A.不正なけいしは茎を抱いている! 観賞用は抱いていない
Q.葉の切れこみが浅いか?
A.不正なけしは比較的浅い。観賞用は羽状に裂けてる
まとめると、
「葉の切れ込みが浅く無毛だが、茎を抱いている」 → 不正なケシ
「葉の切れ込みがあり剛毛だが、茎を抱いていない」 → 観賞用
イメージ的に、
「あっさりした見た目で、しれっと茎を抱いている」 → 不正なケシ
「剛毛でとげとげしい容姿だが、茎を抱いていない」 → 観賞用
ケシは見かけによらないということですね。
板東英二さんのおもしろいニュース
世界ふしぎ発見!で有名な板東英二はスポーツ紙の取材を受けて庭先で写真を撮ったらそれがケシの花で、掲載された翌日に警官が駆けつけてきたというニュースがあります。

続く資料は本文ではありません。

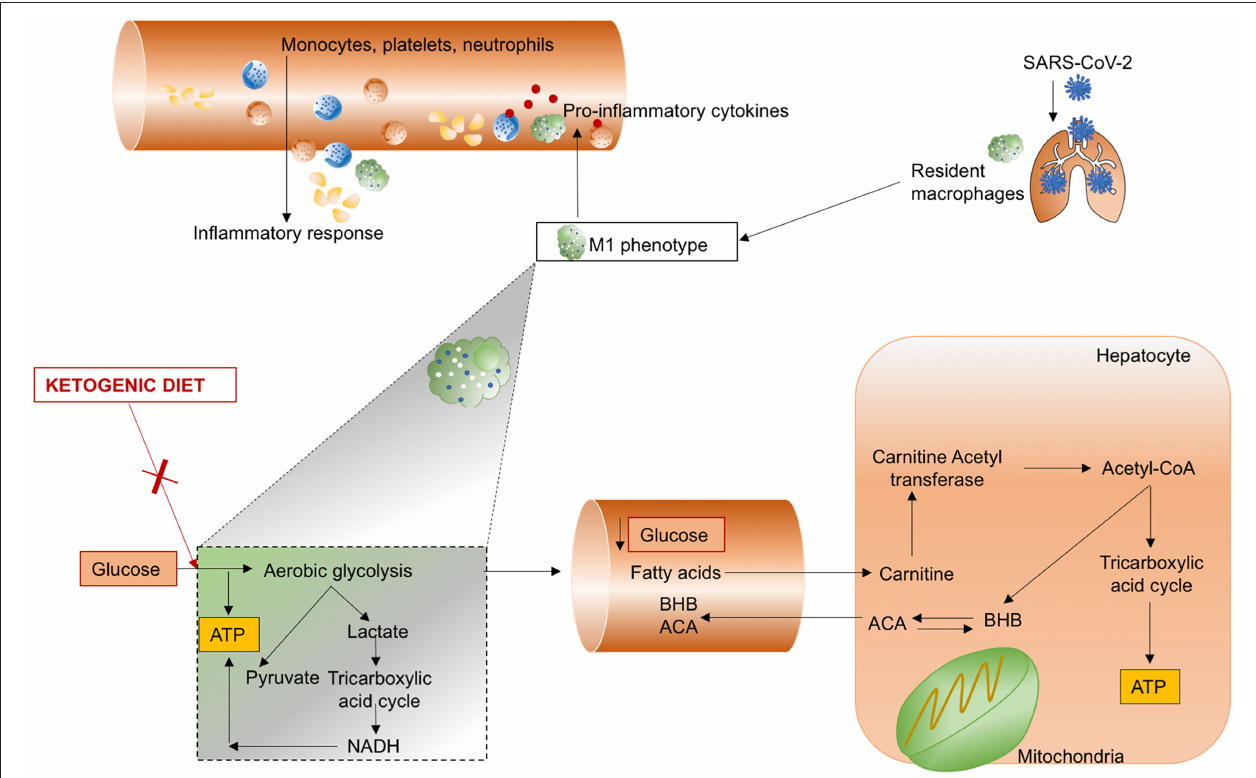
FIGURE 5 | Ketogenic diet. SARS-CoV-2 infects the lung and induces hyperinflammation with recall of monocytes, platelets, and neutrophils by macrophages polarized to the M1 phenotype. A ketogenic diet is able to reduce the synthesis of adenosine triphosphate (ATP) from glucose by limiting aerobic glycolysis, usually implicated in the production of lactate and pyruvate, and activation of the tricarboxylic acid cycle, culminating in increased nicotinamide adenine dinucleotide (NADH). Glucose concentration in the blood is reduced, thereby increasing the production of β -hydroxybutyrate (BHB) and acetoacetate (ACA) from hepatocyte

このエピソードを緩和ケア病棟の看護師さん向けに行う勉強会にはじめに軽く話すのですが、終わってみると板東英二ことが気になって勉強会の内容が全然頭に入ってこなかったらしく勉強会の資料から消しました…。
アンパン「ケシの実」は合法です!
アンパンは、木村屋の創業者が考案され1874年(明治7年)から販売されています。販売当時から、あんぱんの上にごま(白ごま、黒ゴマ)、ケシの実がトッピングされ、中の餡の種類を見分ける目印だったそうです。こしあんはケシの実、つぶあんは黒ゴマ、白あんは白ごま、としていました。ちなみに、食用のケシの実は、麻薬を成分は含まれていません。また、発芽しないように加熱処理されています。